EXCERPTED PASSAGE ->

# Has anyone ever thought of making a Haunt Forum Calendar?



## The Archivist (May 31, 2009)

I had an idea based on the Haunted Ontario calendar. Why don't we have an 20__ Best of Haunt Forum Calendar? We send in pics of our best stuff and vote who gets in based on different categories. Limit the number of entries, say 2 photos per category. Winner of the finalists (for each month) would get a free calendar, or something like that.

Seems to me that would be kind of interesting.


----------



## debbie5 (Mar 2, 2007)

How about a Men of Haunt Forum calendar?

LOL...


----------



## The Archivist (May 31, 2009)

Snort. This is why I like you Debbie, your sense of humor is warped.


----------



## Zurgh (Dec 21, 2009)

Hey, can I be Mr. Octember?


----------



## The Archivist (May 31, 2009)

No, it would be pictures of our props. Not the people.


----------



## Hauntiholik (May 17, 2006)

The issues are the cost of production and the how many calendars would actually sell (I mean money sent in not 'put me down for one and I'll never pay for it').

Scareshack is a member here and he has been creating a home haunt calendar since 2007.

http://www.hauntcalendar.com/index.html


----------



## RoxyBlue (Oct 6, 2008)

Scareshack was the first person I thought of also. He's a calendar making kind of guy


----------



## joker (Sep 25, 2007)

debbie5 said:


> How about a Men of Haunt Forum calendar?
> 
> LOL...


Pretty sure I won't have to worry about being featured on there...lol.


----------



## Uruk-Hai (Nov 4, 2006)

It was Scareshack's great calendars that inspired me to do the 2010 Haunted Ontario one for haunters up here in Canada. I think he did up 2 years of printed versions and then last year switched to desktop wallpapers. I won't speak for him but I would guess it was the amount of work/costs vs. limited returns that influenced his decision.

With my calendar I'm only doing a print run of 100 as I didn't want to be stuck with boxes and boxes of it. So far I've sold about half and more or less covered my up-front costs which is a great relief.


----------



## Evil Andrew (Nov 6, 2009)

In an artist guild I used to belong to, we found the calendars weren't real big sellers. Each of the 12 artists that were featured would buy a couple for Xmas presents. Not many people that weren't featured in the calendar would buy one. We would make back our printing cost and that was about it.

What we did have some success with "vanity" books. There is an online publishing company - blurb.com - where you can do the layout/design and they print the books and ship them. This sort of thing would really lend itself to haunt pictures.

WRITTEN TASK A -> Copy out, word for word, the part of the listing that begins with the line containing "您可以签出这个库中的代码来减少特性。" and continues through the listing's last line, including both ends.
The listing is unrelated to the calendar thread.

LISTED RECORDS ->
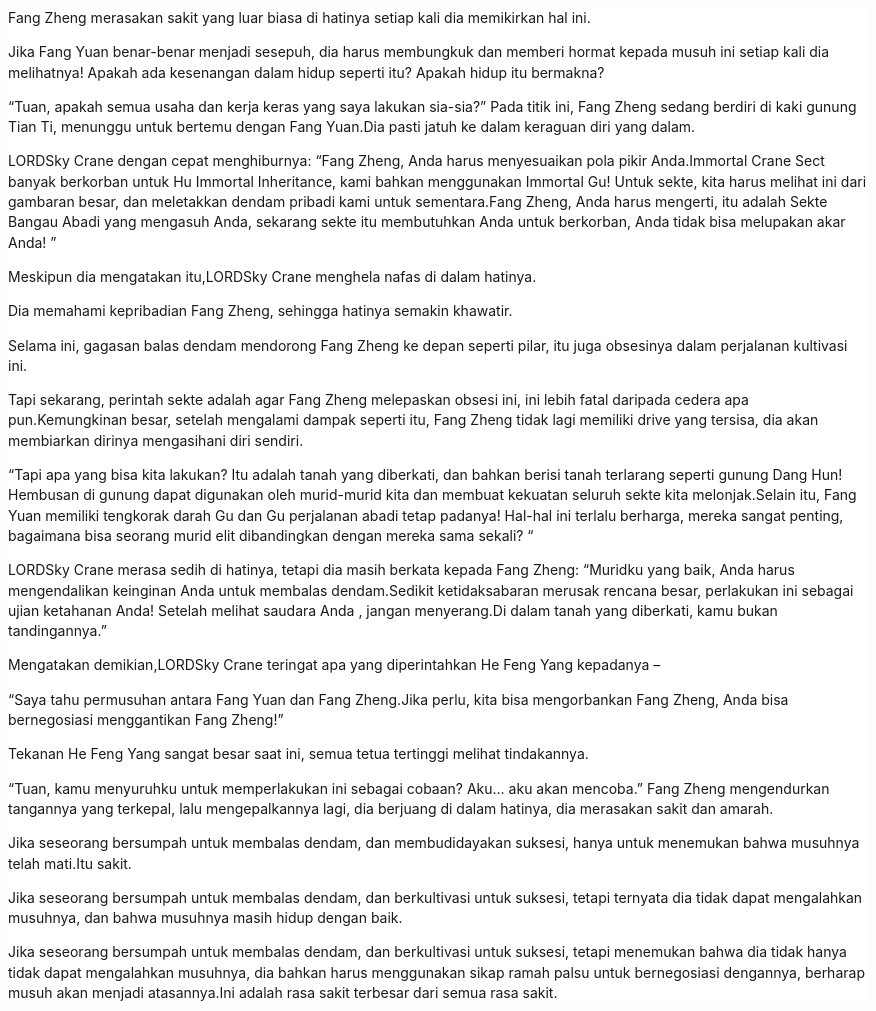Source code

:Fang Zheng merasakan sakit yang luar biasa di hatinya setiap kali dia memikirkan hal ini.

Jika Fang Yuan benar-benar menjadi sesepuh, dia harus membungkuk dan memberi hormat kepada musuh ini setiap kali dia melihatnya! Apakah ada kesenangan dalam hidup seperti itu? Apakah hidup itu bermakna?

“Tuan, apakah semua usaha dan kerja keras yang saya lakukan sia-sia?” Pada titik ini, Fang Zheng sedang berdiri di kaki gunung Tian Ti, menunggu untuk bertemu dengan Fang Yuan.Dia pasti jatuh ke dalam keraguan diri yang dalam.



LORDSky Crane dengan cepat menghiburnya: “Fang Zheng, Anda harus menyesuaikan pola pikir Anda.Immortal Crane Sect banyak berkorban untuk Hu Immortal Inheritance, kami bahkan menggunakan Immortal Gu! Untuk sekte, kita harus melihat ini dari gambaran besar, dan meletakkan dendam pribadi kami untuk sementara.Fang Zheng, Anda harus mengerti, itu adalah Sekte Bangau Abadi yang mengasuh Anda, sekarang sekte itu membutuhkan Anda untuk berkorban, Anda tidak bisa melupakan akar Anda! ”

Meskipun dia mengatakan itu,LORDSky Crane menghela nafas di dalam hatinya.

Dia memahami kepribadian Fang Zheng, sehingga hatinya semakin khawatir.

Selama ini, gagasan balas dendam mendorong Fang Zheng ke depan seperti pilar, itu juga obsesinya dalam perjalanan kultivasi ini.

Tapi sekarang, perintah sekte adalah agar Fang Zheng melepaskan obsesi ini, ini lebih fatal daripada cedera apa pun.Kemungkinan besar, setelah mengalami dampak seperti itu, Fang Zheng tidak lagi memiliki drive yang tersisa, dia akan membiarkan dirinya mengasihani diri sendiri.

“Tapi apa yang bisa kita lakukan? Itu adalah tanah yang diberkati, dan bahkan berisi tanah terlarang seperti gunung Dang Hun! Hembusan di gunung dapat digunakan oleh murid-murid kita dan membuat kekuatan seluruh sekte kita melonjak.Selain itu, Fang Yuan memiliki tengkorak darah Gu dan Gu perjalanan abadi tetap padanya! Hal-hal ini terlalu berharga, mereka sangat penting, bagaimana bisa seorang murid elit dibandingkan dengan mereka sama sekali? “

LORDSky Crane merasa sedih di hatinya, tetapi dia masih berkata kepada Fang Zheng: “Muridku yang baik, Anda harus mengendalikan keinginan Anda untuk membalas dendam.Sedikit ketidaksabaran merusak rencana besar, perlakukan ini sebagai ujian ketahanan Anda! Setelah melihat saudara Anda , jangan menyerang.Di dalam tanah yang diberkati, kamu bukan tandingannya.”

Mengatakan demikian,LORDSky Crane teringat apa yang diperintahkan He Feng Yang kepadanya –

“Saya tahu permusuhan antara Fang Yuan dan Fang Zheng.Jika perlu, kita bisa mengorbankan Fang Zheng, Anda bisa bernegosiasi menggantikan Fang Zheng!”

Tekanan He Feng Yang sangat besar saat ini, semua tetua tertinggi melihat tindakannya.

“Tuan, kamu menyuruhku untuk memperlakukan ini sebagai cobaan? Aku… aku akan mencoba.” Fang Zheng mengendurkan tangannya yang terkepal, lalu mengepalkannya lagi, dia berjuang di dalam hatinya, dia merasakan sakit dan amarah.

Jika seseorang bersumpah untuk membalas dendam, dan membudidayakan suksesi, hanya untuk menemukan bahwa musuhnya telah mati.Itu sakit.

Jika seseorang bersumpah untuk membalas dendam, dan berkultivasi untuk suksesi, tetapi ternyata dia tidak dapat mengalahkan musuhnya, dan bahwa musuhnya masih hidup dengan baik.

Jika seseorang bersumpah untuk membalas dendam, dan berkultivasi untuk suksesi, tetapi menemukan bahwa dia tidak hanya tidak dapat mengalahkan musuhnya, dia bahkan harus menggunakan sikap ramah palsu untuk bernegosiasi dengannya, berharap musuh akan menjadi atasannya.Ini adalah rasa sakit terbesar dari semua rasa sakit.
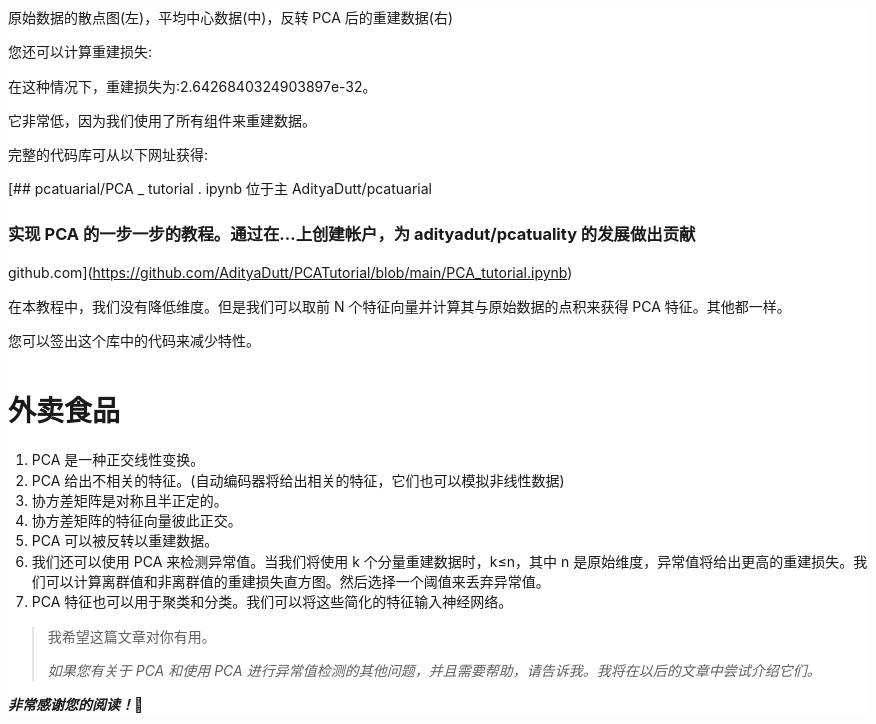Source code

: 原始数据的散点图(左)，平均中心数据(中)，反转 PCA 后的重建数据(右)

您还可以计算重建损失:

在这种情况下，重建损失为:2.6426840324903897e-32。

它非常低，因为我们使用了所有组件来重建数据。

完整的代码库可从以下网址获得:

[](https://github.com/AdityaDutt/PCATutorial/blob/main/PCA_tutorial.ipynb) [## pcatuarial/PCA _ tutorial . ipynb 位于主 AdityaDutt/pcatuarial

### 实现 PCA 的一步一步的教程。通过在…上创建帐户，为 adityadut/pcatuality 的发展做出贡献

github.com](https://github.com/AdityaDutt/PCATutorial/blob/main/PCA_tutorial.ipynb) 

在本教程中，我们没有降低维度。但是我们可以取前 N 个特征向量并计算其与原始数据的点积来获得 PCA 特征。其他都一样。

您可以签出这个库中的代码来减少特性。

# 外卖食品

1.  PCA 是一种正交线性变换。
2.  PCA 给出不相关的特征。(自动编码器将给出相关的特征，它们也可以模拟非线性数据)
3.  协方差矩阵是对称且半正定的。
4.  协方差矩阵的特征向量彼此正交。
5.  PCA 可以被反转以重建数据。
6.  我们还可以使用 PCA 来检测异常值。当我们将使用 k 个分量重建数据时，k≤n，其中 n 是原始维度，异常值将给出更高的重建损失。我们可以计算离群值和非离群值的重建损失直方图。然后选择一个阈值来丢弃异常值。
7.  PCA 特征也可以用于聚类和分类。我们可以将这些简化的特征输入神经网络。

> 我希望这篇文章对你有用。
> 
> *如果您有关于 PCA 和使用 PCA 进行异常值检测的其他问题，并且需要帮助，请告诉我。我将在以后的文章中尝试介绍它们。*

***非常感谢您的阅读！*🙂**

WRITTEN TASK B -> List the username of every person who posted in the calendar thread, naming each one once.

EXERCISE ANSWER A ->
您可以签出这个库中的代码来减少特性。

# 外卖食品

1.  PCA 是一种正交线性变换。
2.  PCA 给出不相关的特征。(自动编码器将给出相关的特征，它们也可以模拟非线性数据)
3.  协方差矩阵是对称且半正定的。
4.  协方差矩阵的特征向量彼此正交。
5.  PCA 可以被反转以重建数据。
6.  我们还可以使用 PCA 来检测异常值。当我们将使用 k 个分量重建数据时，k≤n，其中 n 是原始维度，异常值将给出更高的重建损失。我们可以计算离群值和非离群值的重建损失直方图。然后选择一个阈值来丢弃异常值。
7.  PCA 特征也可以用于聚类和分类。我们可以将这些简化的特征输入神经网络。

> 我希望这篇文章对你有用。
> 
> *如果您有关于 PCA 和使用 PCA 进行异常值检测的其他问题，并且需要帮助，请告诉我。我将在以后的文章中尝试介绍它们。*

***非常感谢您的阅读！*🙂**

EXERCISE ANSWER B -> The Archivist, debbie5, Zurgh, Hauntiholik, RoxyBlue, joker, Uruk-Hai, Evil Andrew